__Directive__: List each line of the data that holds the word "none".

__Supplied data__:
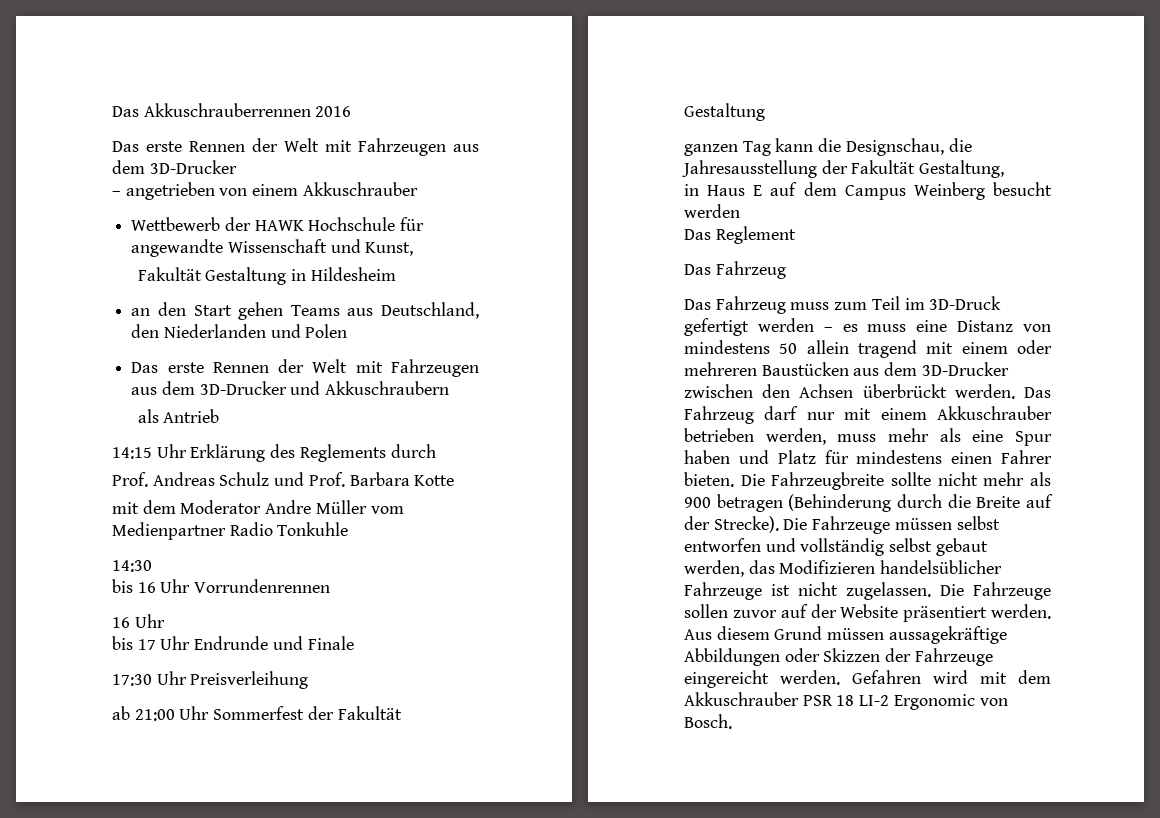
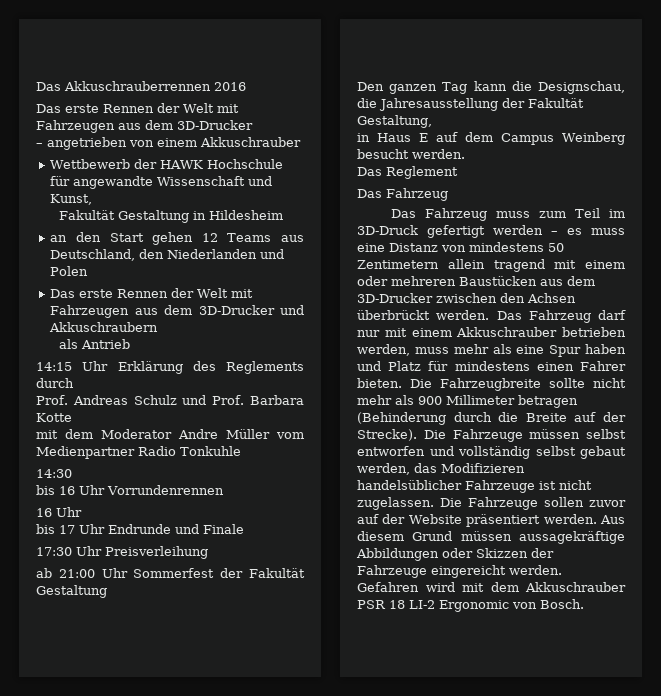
(284, 311) none -> [201,233,218,242] 12
(765, 112) none -> [357,82,384,91] Den
[684,204,740,218] werden -> [412,149,465,159] werden.
(798, 348) none -> [357,260,439,269] Zentimetern
(711, 502) none -> [446,395,515,405] Millimeter

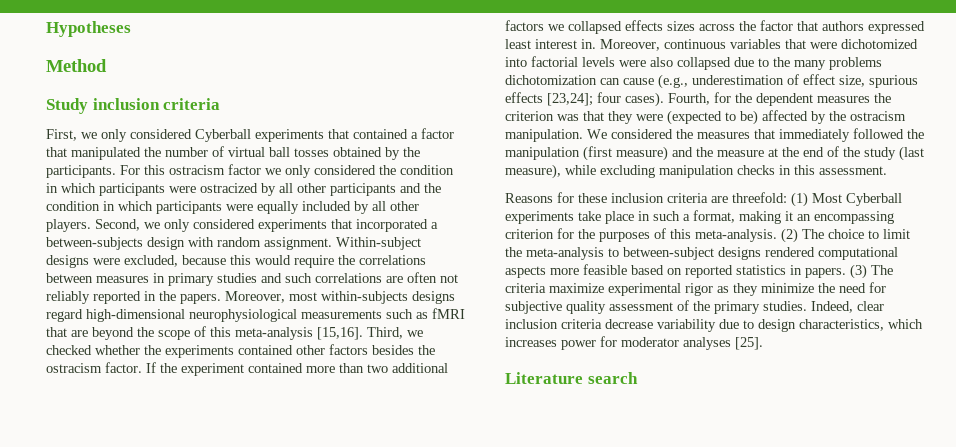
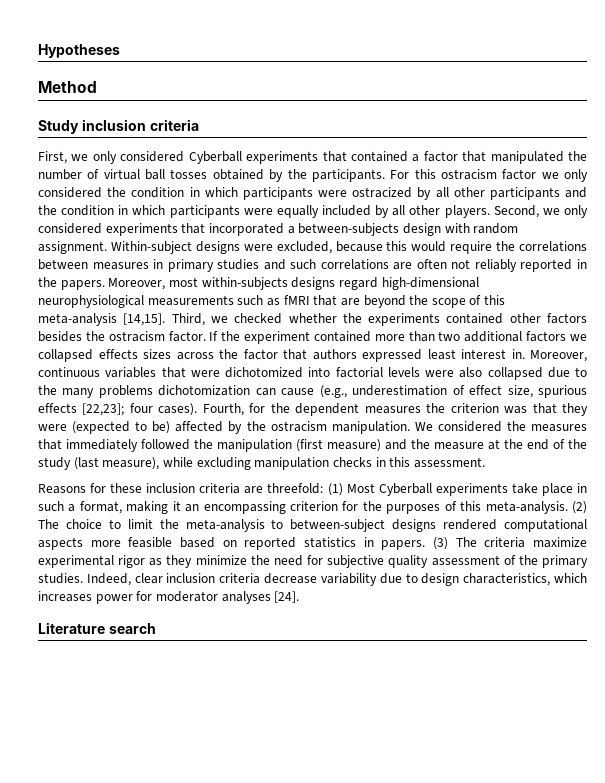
[317,327,363,340] [15,16]. -> [123,313,166,326] [14,15].
[547,93,593,106] [23,24]; -> [82,403,125,416] [22,23];
[735,337,763,350] [25]. -> [274,591,300,603] [24].

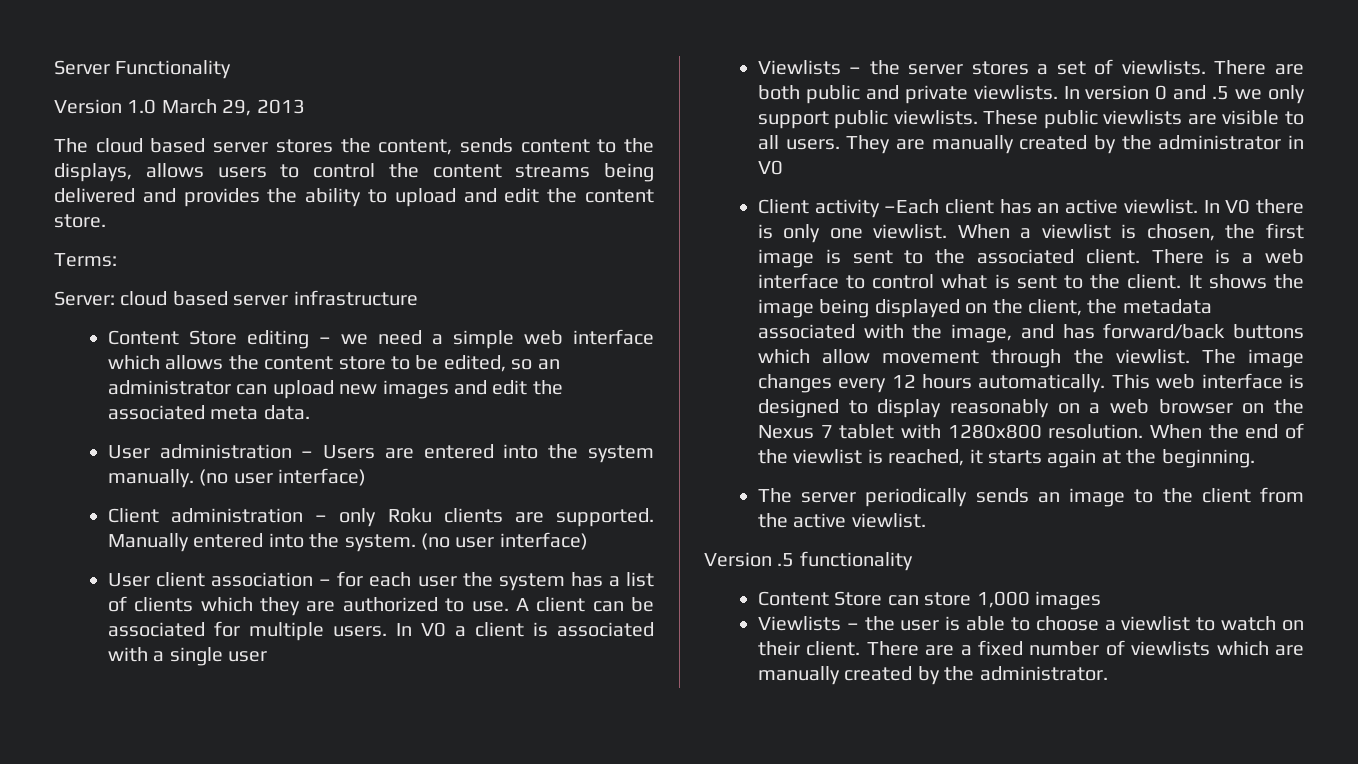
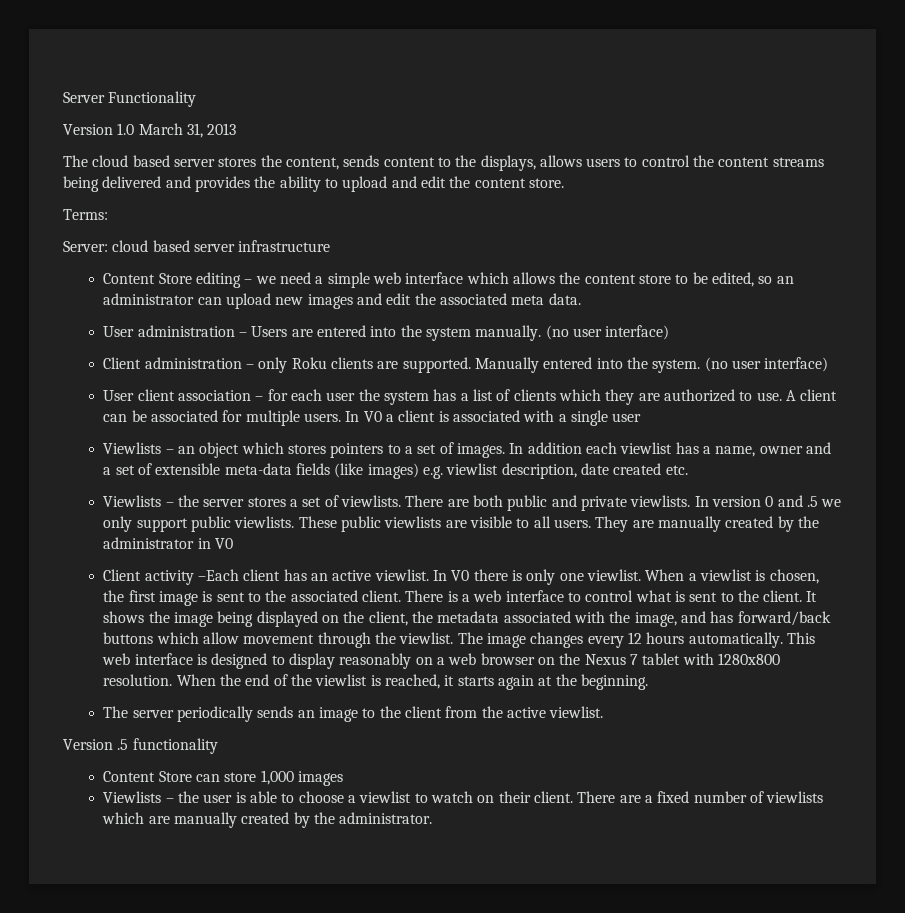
[222,99,252,116] 29, -> [186,123,203,138] 31,
(268, 656) none -> [103,442,831,458] [103,463,688,479] // Viewlists – an object which stores pointers to a set of images. In addition each viewlist has a name, owner and a set of extensible meta-data fields (like images) e.g. viewlist description, date created etc.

__Answer to the problem__:
(284, 311) none -> [201,233,218,242] 12
(765, 112) none -> [357,82,384,91] Den
(798, 348) none -> [357,260,439,269] Zentimetern
(711, 502) none -> [446,395,515,405] Millimeter
(268, 656) none -> [103,442,831,458] [103,463,688,479] // Viewlists – an object which stores pointers to a set of images. In addition each viewlist has a name, owner and a set of extensible meta-data fields (like images) e.g. viewlist description, date created etc.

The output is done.